Disclaimer: Anything you recognise is not mine.

AN: Yes, I post short chapters. I am guilty of what I hate in other authors. Nana Two mocks me.

Chapter Three.

The world faded back in from the blackness of the swarming bees and for a moment all Wendy could remember was how utterly mortified she was. John was holding her mostly upright by main strength, and she found her footing a little slower than either of them should have liked.

"You're sure you saw him?" she asked, without preamble.

"Are you alright?"

"John, are you sure? Are you quite sure you saw him?"

"Yes I saw him!" he replied indignantly. "Looking in at you singing like his heart was fit to break. I swear I did see him! Why d'you think I took you all the way out here to tell you? He'd be insufferably pleased with himself if he could see you faint like that."

"You're sure. Oh God, John, you are sure, aren't you?" It wasn't a question. She half-turned, bringing her hand to her mouth in a dazed gesture.

"You don't have to stay here and grow up now, do you see?" John asked, taking her left hand and pressing it. Much as she hated to do it, she couldn't let that hopeful look on his face remain. She pressed back gently, her voice low and lacking that first surge of excitement she'd felt.

"It's been three years. He hasn't come to see us even once. Besides that, I'm almost sixteen - whatever would Neverland want with a great girl like me?"

"You mean, whatever would Peter want with a great girl like you."

"Maybe I do." She pressed her temple roughly. "I'm so old now, almost grown up entirely . . . it's quite impossible. Hopeless. Why, he's probably forgotten all of us, and just came to a window to hear a song."

John snorted derisively. "You wouldn't say that if you'd seen what I've seen. There he was, clear as day, if any of the grown-ups had cared to look.

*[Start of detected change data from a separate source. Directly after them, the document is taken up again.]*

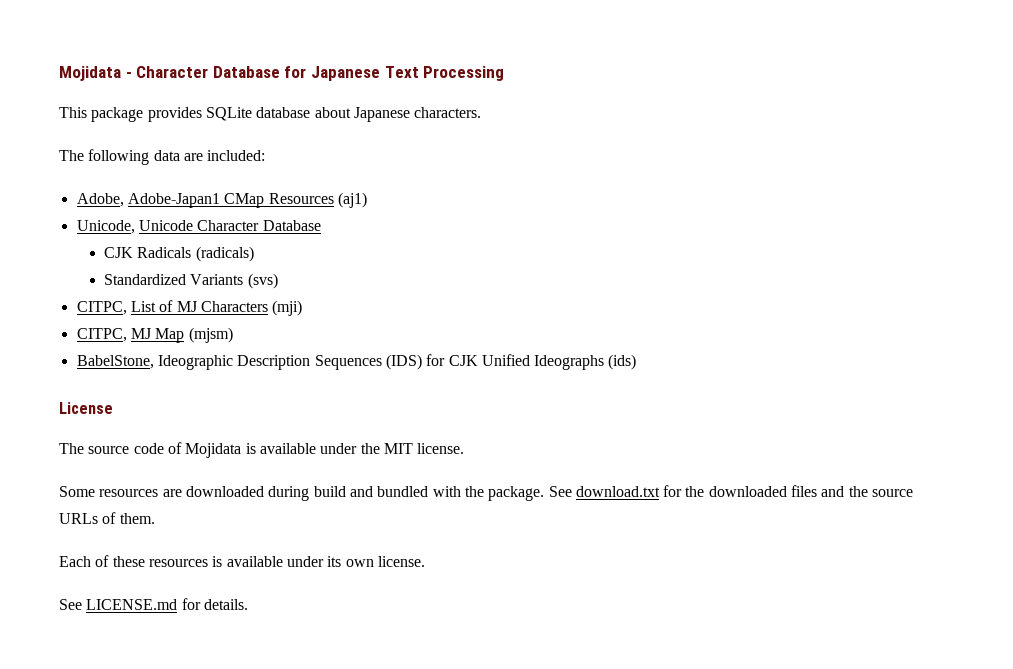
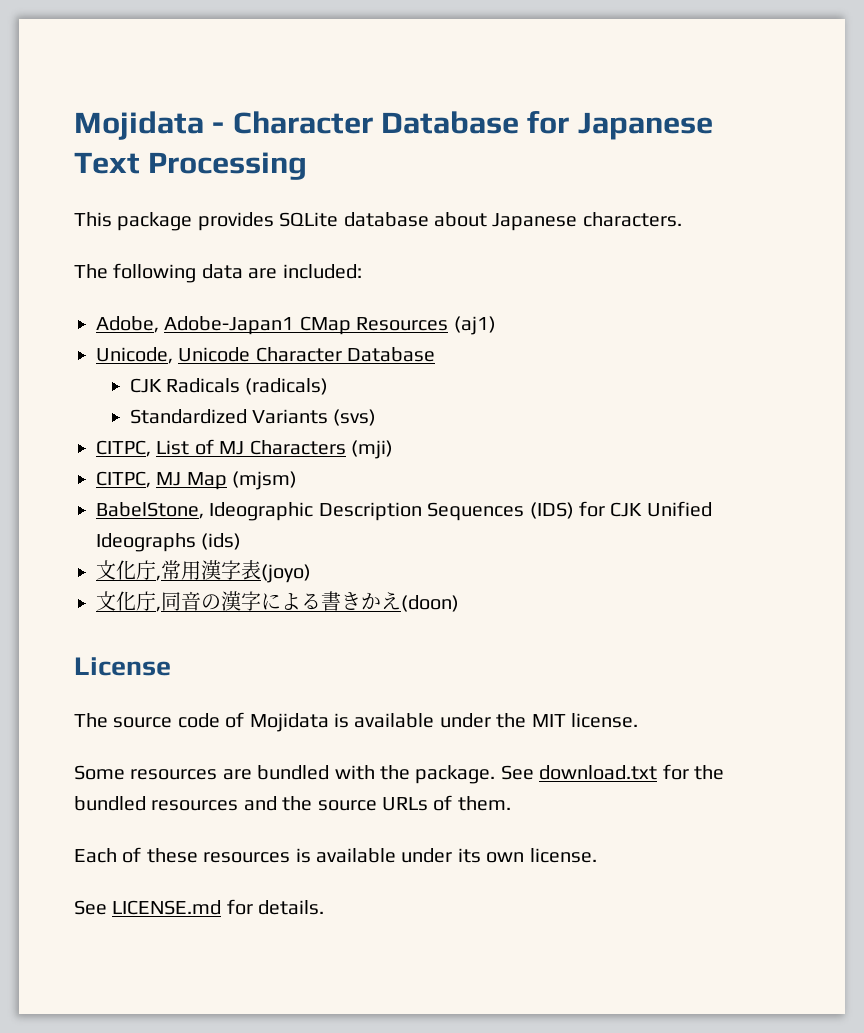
(637, 362) none -> [96,560,311,583] [96,591,459,612] // 文化庁,常用漢字表(joyo) // 文化庁,同音の漢字による書きかえ(doon)
[185,486,373,501] downloaded during build and -> (252, 774) none
[708,485,818,497] downloaded files -> [74,796,239,811] bundled resources

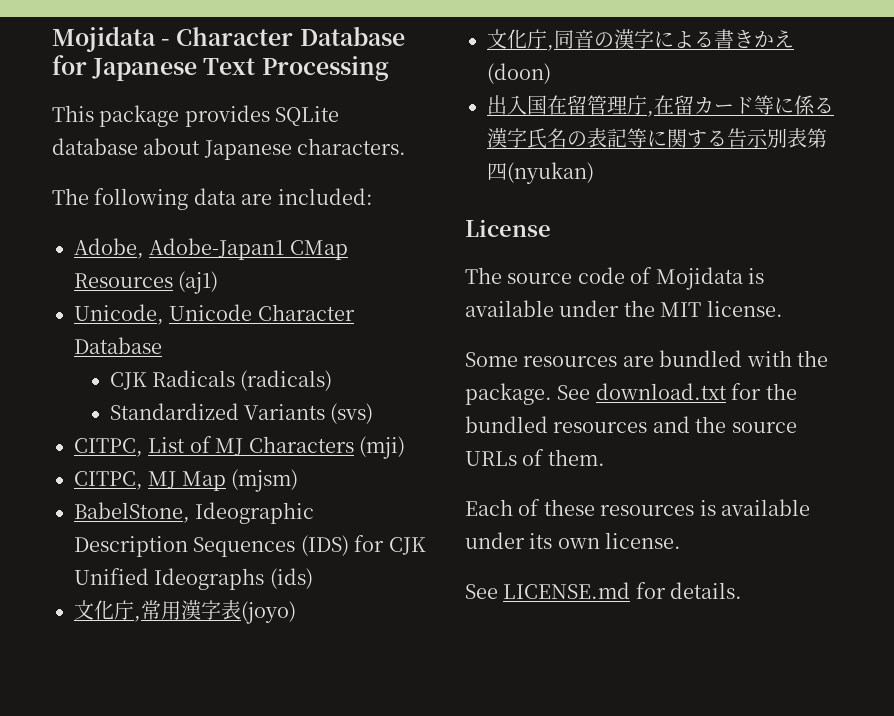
(459, 603) none -> [487,95,834,117] [487,128,827,149] [487,162,594,184] // 出入国在留管理庁,在留カード等に係る漢字氏名の表記等に関する告示別表第四(nyukan)

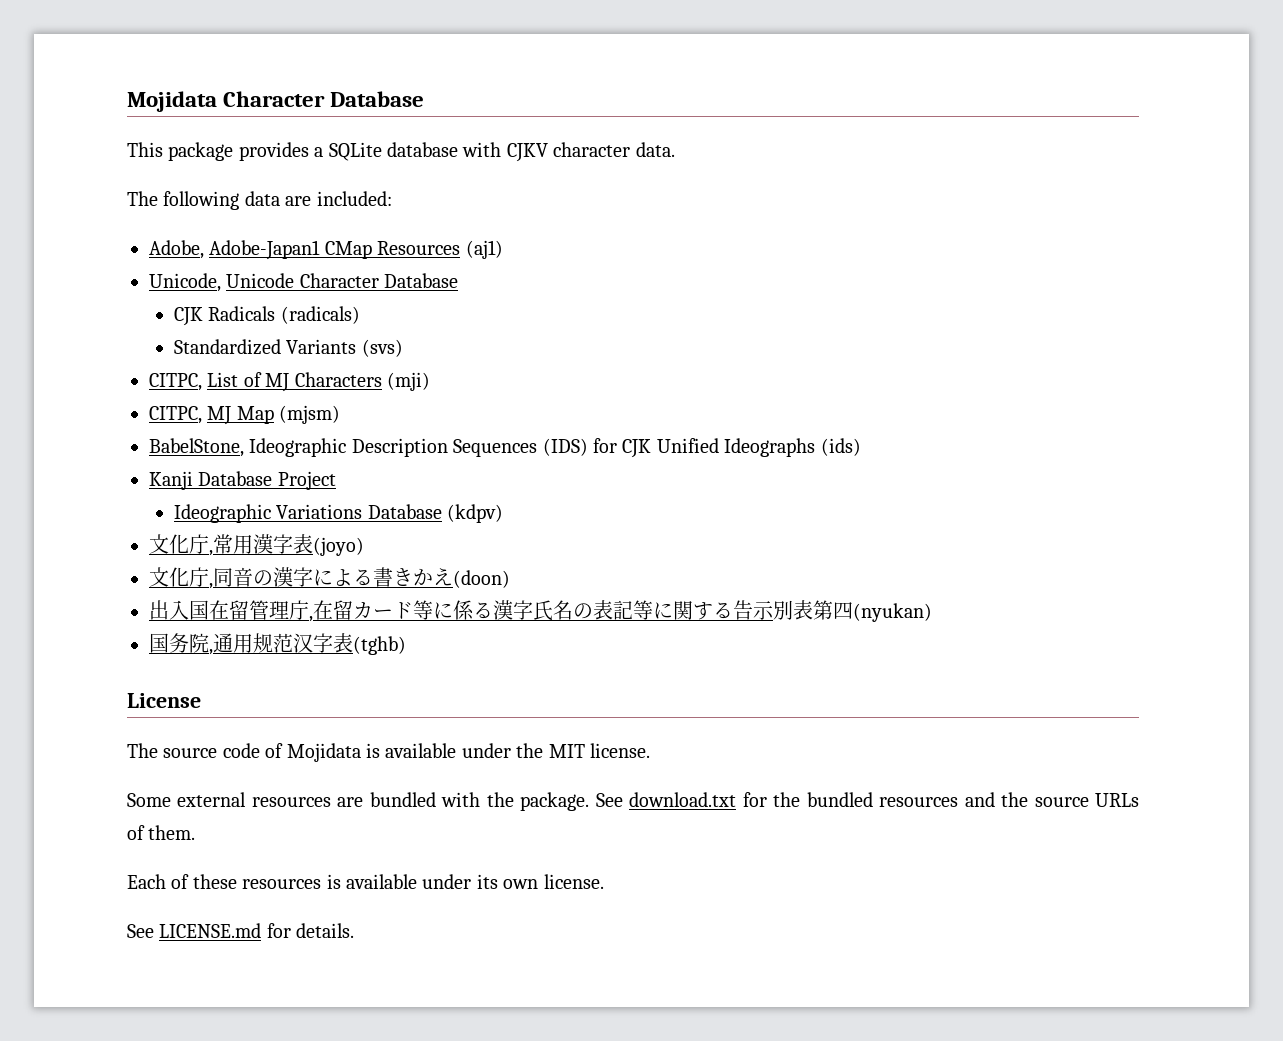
[52,26,405,52] [52,55,389,81] Mojidata - Character Database for Japanese Text Processing -> [127,91,425,112] Mojidata Character Database
(270, 116) none -> [314,147,324,157] a
[143,138,407,160] about Japanese characters. -> [462,142,675,162] with CJKV character data.
(313, 578) none -> [149,471,336,490] [173,504,504,523] // Kanji Database Project // Ideographic Variations Database (kdpv)
(594, 173) none -> [149,633,406,655] // 国务院,通用规范汉字表(tghb)
(518, 359) none -> [177,792,247,807] external

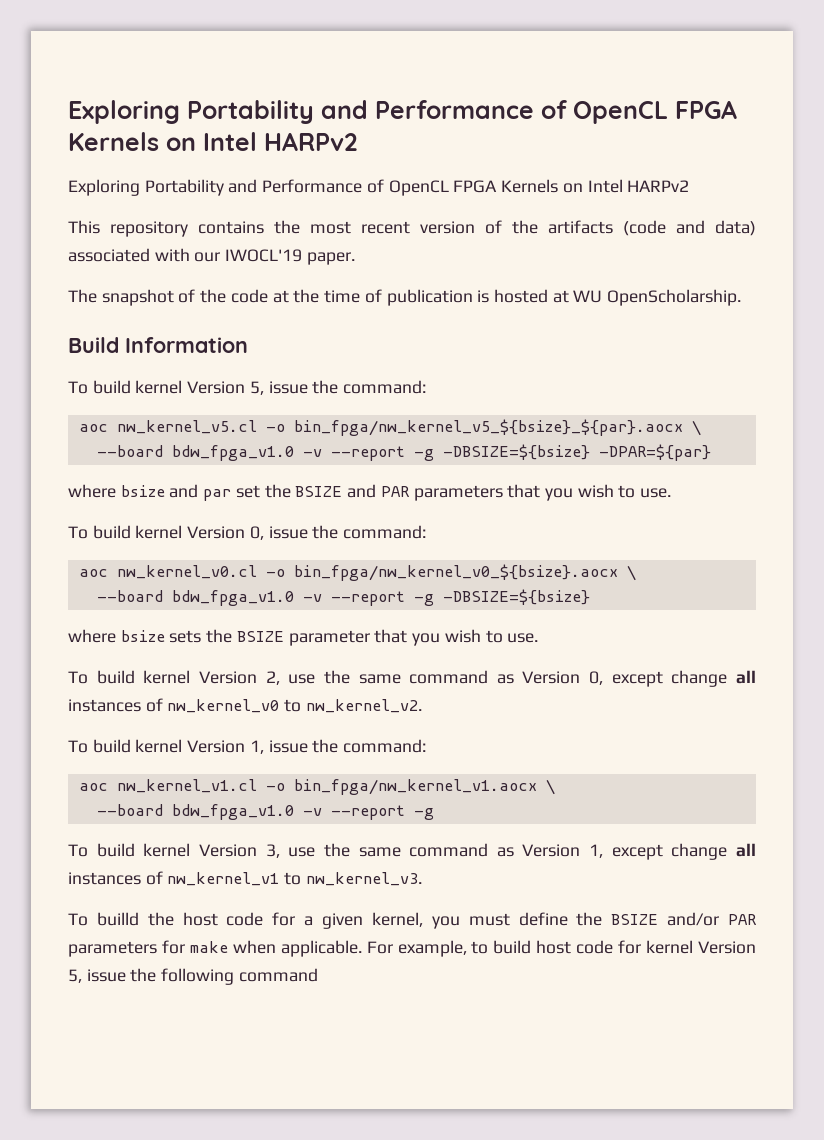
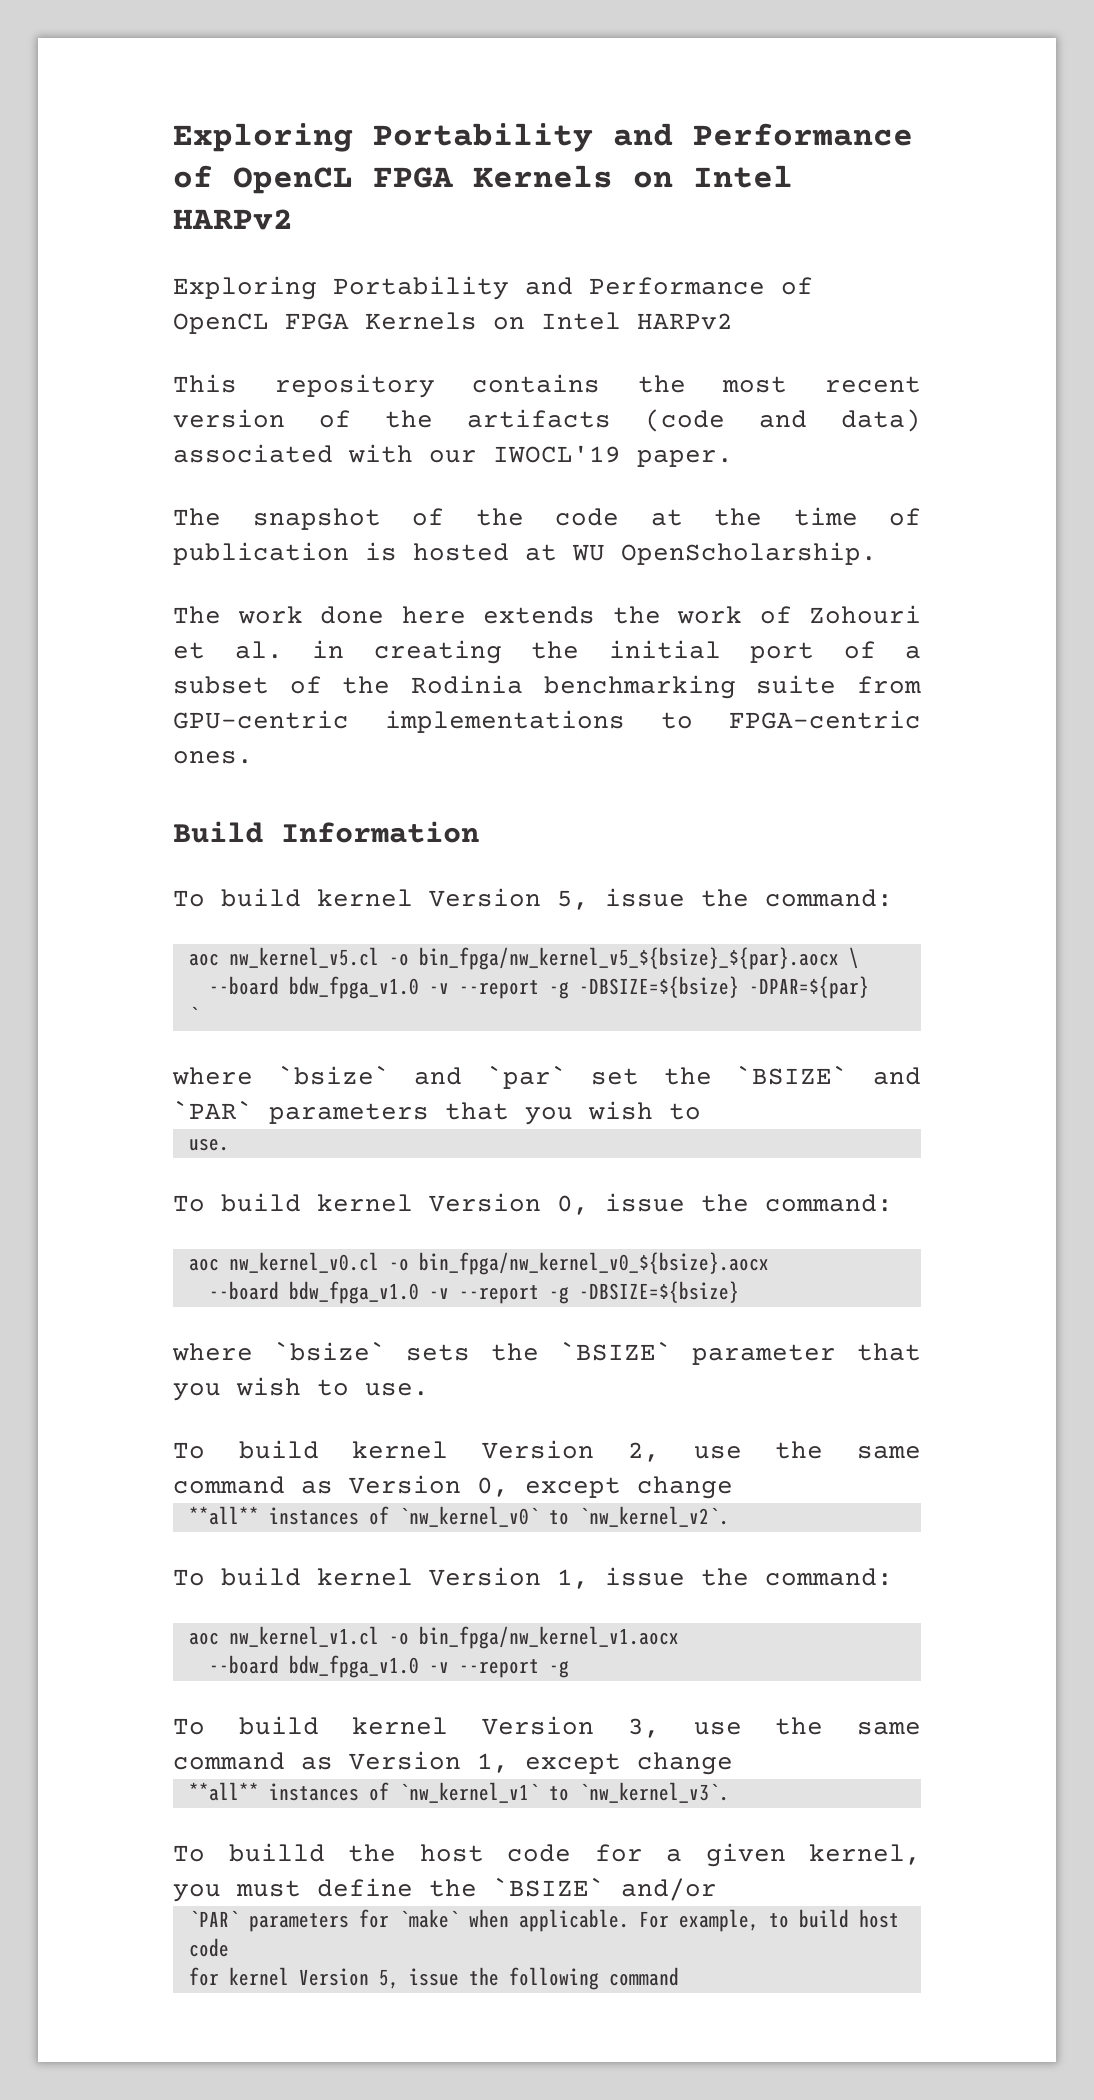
(742, 297) none -> [173,605,921,624] [173,640,921,664] [173,675,921,699] [173,710,921,733] [173,751,253,764] // The work done here extends the work of Zohouri et al. in creating the initial port of a subset of the Rodinia benchmarking suite from GPU-centric implementations to FPGA-centric ones.
[68,484,410,501] // where bsize and par set the BSIZE and PAR -> [188,1006,199,1023] [172,1065,921,1089] [173,1100,253,1119] // ` // where `bsize` and `par` set the `BSIZE` and `PAR`
(636, 491) none -> (701, 1111) //
[626,565,636,581] \ -> (769, 1263) none
[120,630,165,642] bsize -> [273,1341,386,1361] `bsize`
[236,631,284,642] BSIZE -> [559,1341,672,1361] `BSIZE`
[736,670,756,684] [68,698,422,713] all instances of nw_kernel_v0 to nw_kernel_v2. -> [188,1506,729,1527] // **all** instances of `nw_kernel_v0` to `nw_kernel_v2`.
[545,779,555,795] \ -> (679, 1637) none
[736,843,756,857] [68,871,422,886] all instances of nw_kernel_v1 to nw_kernel_v3. -> [188,1782,729,1803] // **all** instances of `nw_kernel_v1` to `nw_kernel_v3`.
[611,914,659,925] BSIZE -> [493,1877,605,1897] `BSIZE`
[728,914,758,925] PAR -> [188,1910,239,1927] // `PAR`
[189,941,228,953] make -> [398,1909,459,1928] `make`
(614, 947) none -> (229, 1947) //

Quite as old as you and taller than me, I'm sure, looking exactly as if he was about to cry. I saw him as clearly as I'm seeing you now, and what's more, I've seen him hanging around the house before tonight."

"What?"

"I wasn't entirely sure then, and I couldn't tell you if I wasn't sure, but tonight – that clinched it. That was Peter, and he does love you, and you do love him, and you'll both die if you're not together."

His voice was so firm and determined as he said this that Wendy almost smiled, and though the choking feeling was back in her chest this time it didn't feel even half so bad.

"Are you sure?"

"Wendy!"

Her eyes were bright with tears but she did laugh, then, surprising them both. And then John wrapped his arms around her, and she hugged him back hard.

Smiling, John stepped back from her and looked up into the sky. "If anyone was interested," he said in a louder voice than she thought completely necessary, "We're going home now, to Wendy's room. The one right of the nursery with the unlocked window. And I bet she'd be happy to find some sort of surprise waiting there for her."

Nothing happened, but it did so in a stealthy, yet oddly cocky manner.

Light as a kiss, snow began to fall.

Wendy grabbed John's hand, her eyes shining, and at the same moment they began to walk as briskly as Wendy's corsets would allow, John largely holding Wendy up when, as one, they broke into a short run back to the Darling house.